» **EXERCISE DIRECTIONS**: Collect every line of the material below that contains the string "Leistungsschalter". Copy each line in full, and treat uppercase and lowercase letters as different.

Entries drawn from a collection
Start of Block

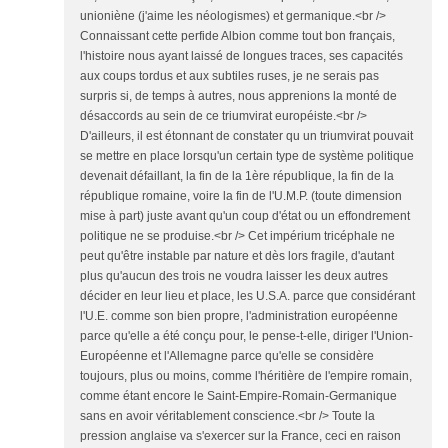
unioniène (j'aime les néologismes) et germanique.<br />
Connaissant cette perfide Albion comme tout bon français,
l'histoire nous ayant laissé de longues traces, ses capacités
aux coups tordus et aux subtiles ruses, je ne serais pas
surpris si, de temps à autres, nous apprenions la monté de
désaccords au sein de ce triumvirat européiste.<br />
D'ailleurs, il est étonnant de constater qu un triumvirat pouvait
se mettre en place lorsqu'un certain type de système politique
devenait défaillant, la fin de la 1ère république, la fin de la
république romaine, voire la fin de l'U.M.P. (toute dimension
mise à part) juste avant qu'un coup d'état ou un effondrement
politique ne se produise.<br /> Cet impérium tricéphale ne
peut qu'être instable par nature et dès lors fragile, d'autant
plus qu'aucun des trois ne voudra laisser les deux autres
décider en leur lieu et place, les U.S.A. parce que considérant
l'U.E. comme son bien propre, l'administration européenne
parce qu'elle a été conçu pour, le pense-t-elle, diriger l'Union-
Européenne et l'Allemagne parce qu'elle se considère
toujours, plus ou moins, comme l'héritière de l'empire romain,
comme étant encore le Saint-Empire-Romain-Germanique
sans en avoir véritablement conscience.<br /> Toute la
pression anglaise va s'exercer sur la France, ceci en raison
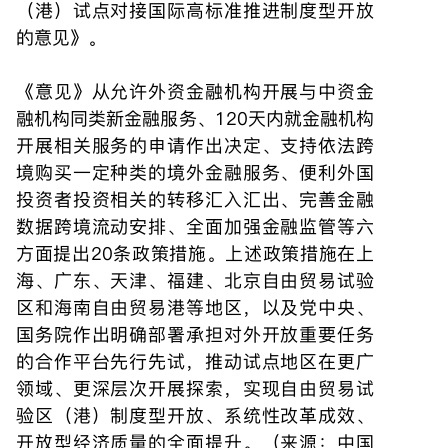
（港）试点对接国际高标准推进制度型开放
的意见》。
《意见》从允许外资金融机构开展与中资金
融机构同类新金融服务、120天内就金融机构
开展相关服务的申请作出决定、支持依法跨
境购买一定种类的境外金融服务、便利外国
投资者投资相关的转移汇入汇出、完善金融
数据跨境流动安排、全面加强金融监管等六
方面提出20条政策措施。上述政策措施在上
海、广东、天津、福建、北京自由贸易试验
区和海南自由贸易港等地区，以及党中央、
国务院作出明确部署承担对外开放重要任务
的合作平台先行先试，推动试点地区在更广
领域、更深层次开展探索，实现自由贸易试
验区（港）制度型开放、系统性改革成效、
开放型经济质量的全面提升。（来源：中国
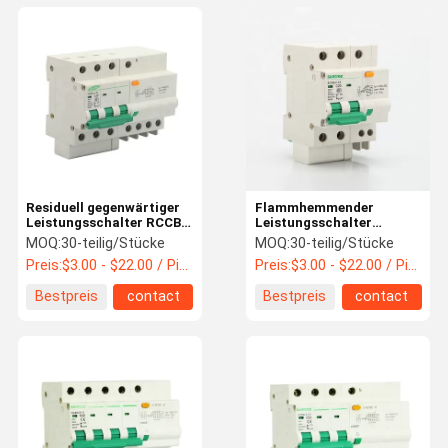
Residuell gegenwärtiger
Flammhemmender
Leistungsschalter RCCB
Leistungsschalter
ELCB SCB8LE
IEC60898 RCD SCB8LE
MOQ:
30-teilig/Stücke
MOQ:
30-teilig/Stücke
RCBO
Preis:
$3.00 - $22.00 / Piece
Preis:
$3.00 - $22.00 / Piece
Bestpreis
contact
Bestpreis
contact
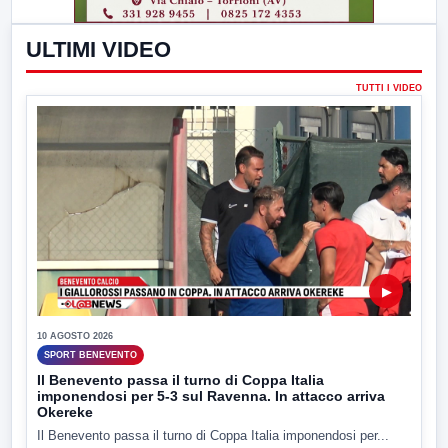
ULTIMI VIDEO
TUTTI I VIDEO
▶
10 AGOSTO 2026
SPORT BENEVENTO
Il Benevento passa il turno di Coppa Italia
imponendosi per 5-3 sul Ravenna. In attacco arriva
Okereke
Il Benevento passa il turno di Coppa Italia imponendosi per...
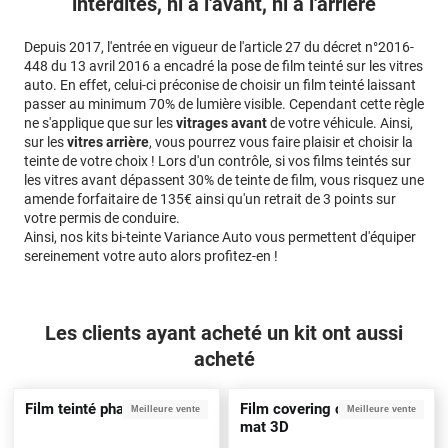
interdites, ni à l'avant, ni à l'arrière
Depuis 2017, l'entrée en vigueur de l'article 27 du décret n°2016-
448 du 13 avril 2016 a encadré la pose de film teinté sur les vitres
auto. En effet, celui-ci préconise de choisir un film teinté laissant
passer au minimum 70% de lumière visible. Cependant cette règle
ne s'applique que sur les
vitrages avant
de votre véhicule. Ainsi,
sur les
vitres arrière
, vous pourrez vous faire plaisir et choisir la
teinte de votre choix ! Lors d'un contrôle, si vos films teintés sur
les vitres avant dépassent 30% de teinte de film, vous risquez une
amende forfaitaire de 135€ ainsi qu'un retrait de 3 points sur
votre permis de conduire.
Ainsi, nos kits bi-teinte Variance Auto vous permettent d'équiper
sereinement votre auto alors profitez-en !
Les clients ayant acheté un kit ont aussi
acheté
Film teinté phare noir clair
Film covering carbone noir
Meilleure vente
Meilleure vente
mat 3D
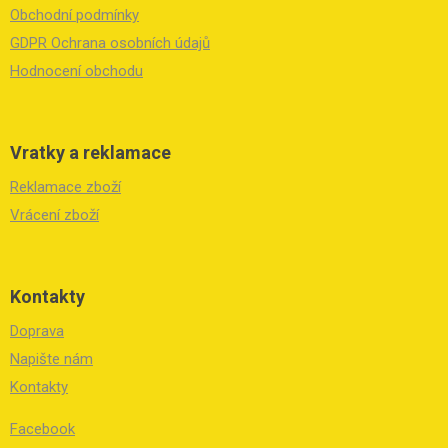
í
Obchodní podmínky
GDPR Ochrana osobních údajů
Hodnocení obchodu
Vratky a reklamace
Reklamace zboží
Vrácení zboží
Kontakty
Doprava
Napište nám
Kontakty
Facebook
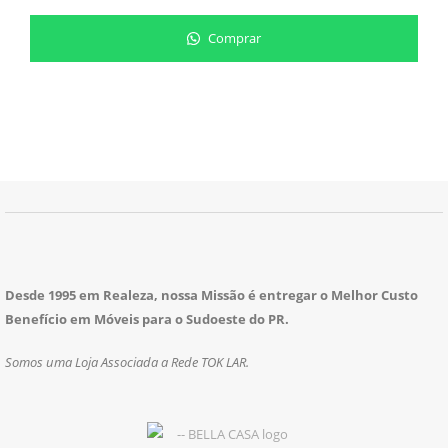
Comprar
Desde 1995 em Realeza, nossa Missão é entregar o Melhor Custo
Benefício em Móveis para o Sudoeste do PR.
Somos uma Loja Associada a Rede TOK LAR.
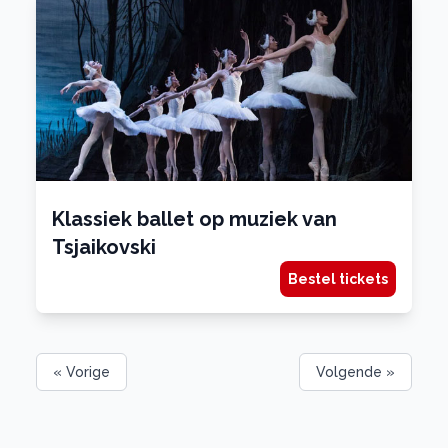
Klassiek ballet op muziek van
Tsjaikovski
Bestel tickets
« Vorige
Volgende »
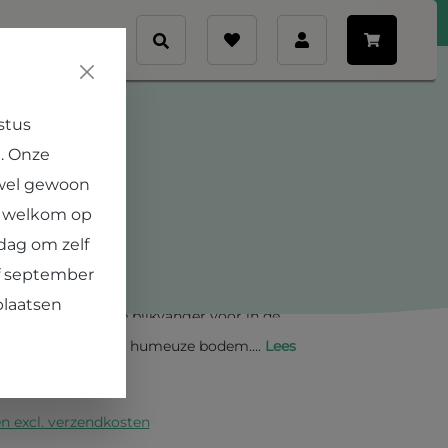
Veelgestelde vragen
Contact
nt
stus
. Onze
'Queen of Sheba'
 wel gewoon
€ 7,50
e welkom op
dag om zelf
ant valt op door de grootte in combinatie met
af september
e sierlijke witte bloempluimen steken daar mooi
plaatsen
n lekker. Een echte blikvanger voor in de
kaars houdt van een humeuze bodem....
Lees
en excl. verzendkosten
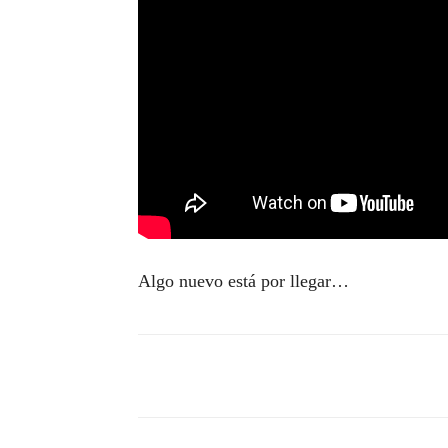
Algo nuevo está por llegar…
Compartir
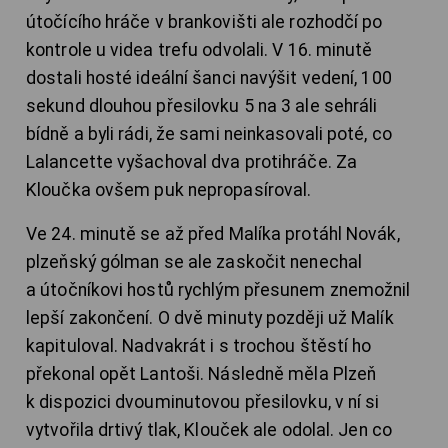
útočícího hráče v brankovišti ale rozhodčí po
kontrole u videa trefu odvolali. V 16. minutě
dostali hosté ideální šanci navýšit vedení, 100
sekund dlouhou přesilovku 5 na 3 ale sehráli
bídně a byli rádi, že sami neinkasovali poté, co
Lalancette vyšachoval dva protihráče. Za
Kloučka ovšem puk nepropasíroval.
Ve 24. minutě se až před Malíka protáhl Novák,
plzeňský gólman se ale zaskočit nenechal
a útočníkovi hostů rychlým přesunem znemožnil
lepší zakončení. O dvě minuty později už Malík
kapituloval. Nadvakrát i s trochou štěstí ho
překonal opět Lantoši. Následně měla Plzeň
k dispozici dvouminutovou přesilovku, v ní si
vytvořila drtivý tlak, Klouček ale odolal. Jen co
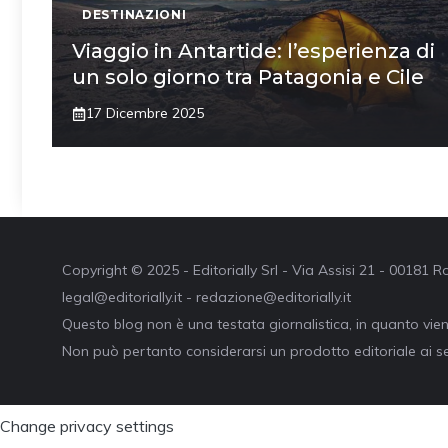
DESTINAZIONI
Viaggio in Antartide: l’esperienza di
un solo giorno tra Patagonia e Cile
17 Dicembre 2025
Copyright © 2025 - Editorially Srl - Via Assisi 21 - 00181
legal@editorially.it - redazione@editorially.it
Questo blog non è una testata giornalistica, in quanto vie
Non può pertanto considerarsi un prodotto editoriale ai se
Change privacy settings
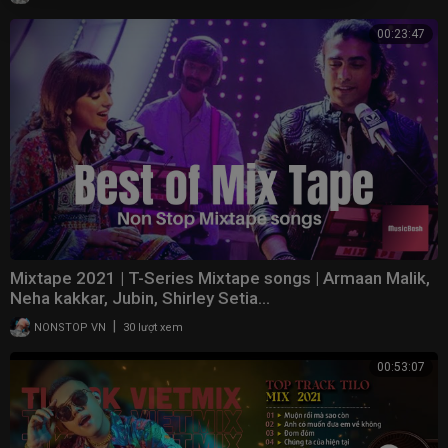
00:23:47
Mixtape 2021 | T-Series Mixtape songs | Armaan Malik,
Neha kakkar, Jubin, Shirley Setia...
|
NONSTOP VN
30 lượt xem
00:53:07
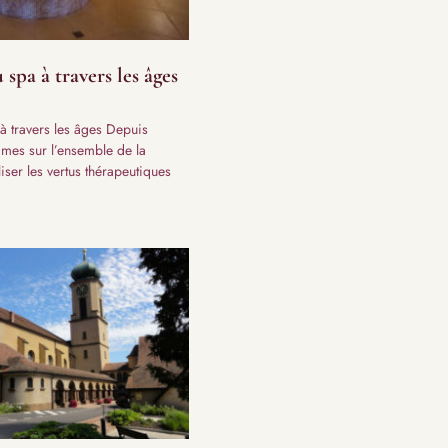
 spa à travers les âges
 à travers les âges Depuis
mmes sur l’ensemble de la
liser les vertus thérapeutiques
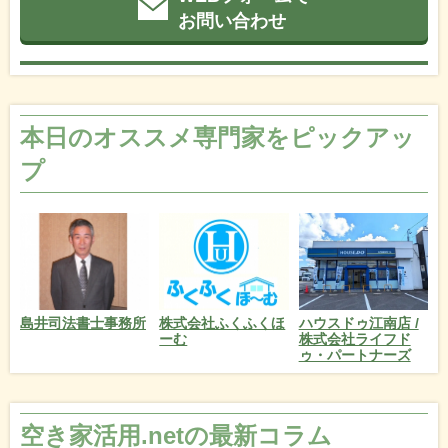
お問い合わせ
本日のオススメ専門家をピックアッ
プ
島井司法書士事務所
株式会社ふくふくほ
ハウスドゥ江南店 /
ーむ
株式会社ライフド
ゥ・パートナーズ
空き家活用.netの最新コラム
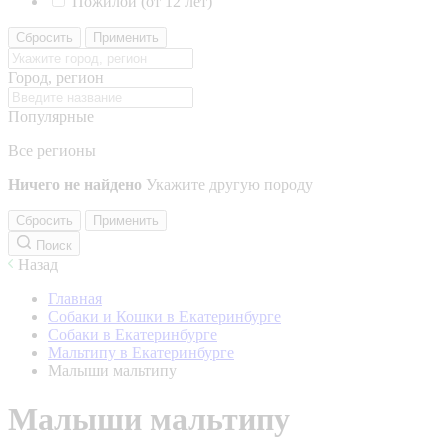
Пожилой (от 12 лет)
Сбросить
Применить
Город, регион
Популярные
Все регионы
Ничего не найдено
Укажите другую породу
Сбросить
Применить
Поиск
Назад
Главная
Собаки и Кошки в Екатеринбурге
Собаки в Екатеринбурге
Мальтипу в Екатеринбурге
Малыши мальтипу
Малыши мальтипу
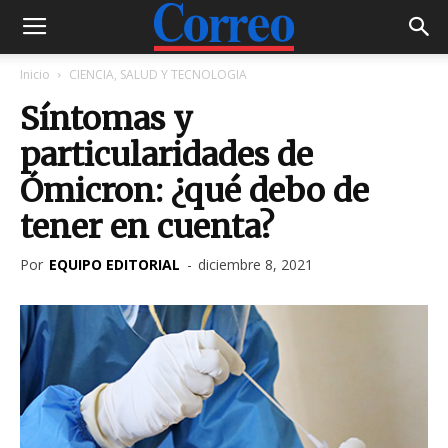
Inicio
CIENCIA, SALUD Y TECNOLOGIA
Síntomas y
particularidades de
Ómicron: ¿qué debo de
tener en cuenta?
Por
EQUIPO EDITORIAL
-
diciembre 8, 2021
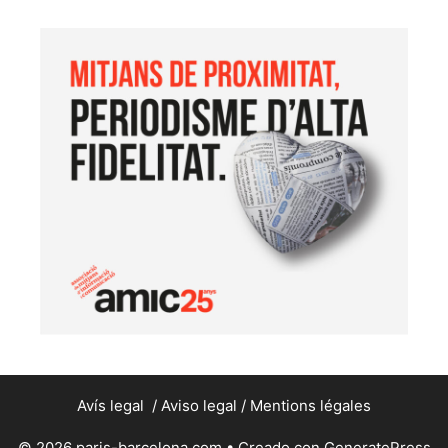
Avís legal
/
Aviso legal
/
Mentions légales
© 2026 paris-barcelona.com
• Creado con
GeneratePress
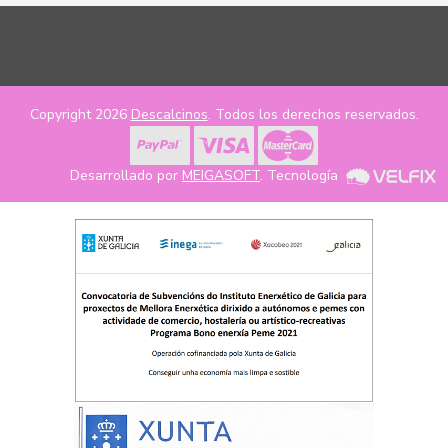
Copyright 2026
Descalcinos
. Todos los derechos reservados.
Desarrollado por
MEIGASOFT
. Tecnología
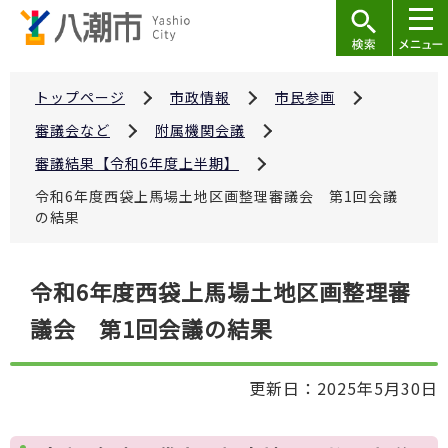
こ
の
ペ
ー
トップページ
市政情報
市民参画
ジ
審議会など
附属機関会議
の
審議結果【令和6年度上半期】
先
令和6年度西袋上馬場土地区画整理審議会 第1回会議
頭
の結果
で
す
本
令和6年度西袋上馬場土地区画整理審
文
議会 第1回会議の結果
こ
こ
か
更新日：2025年5月30日
ら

End of Block

» **RESULT OF THE EXERCISE**:
Leistungsschalter RCCB
Leistungsschalter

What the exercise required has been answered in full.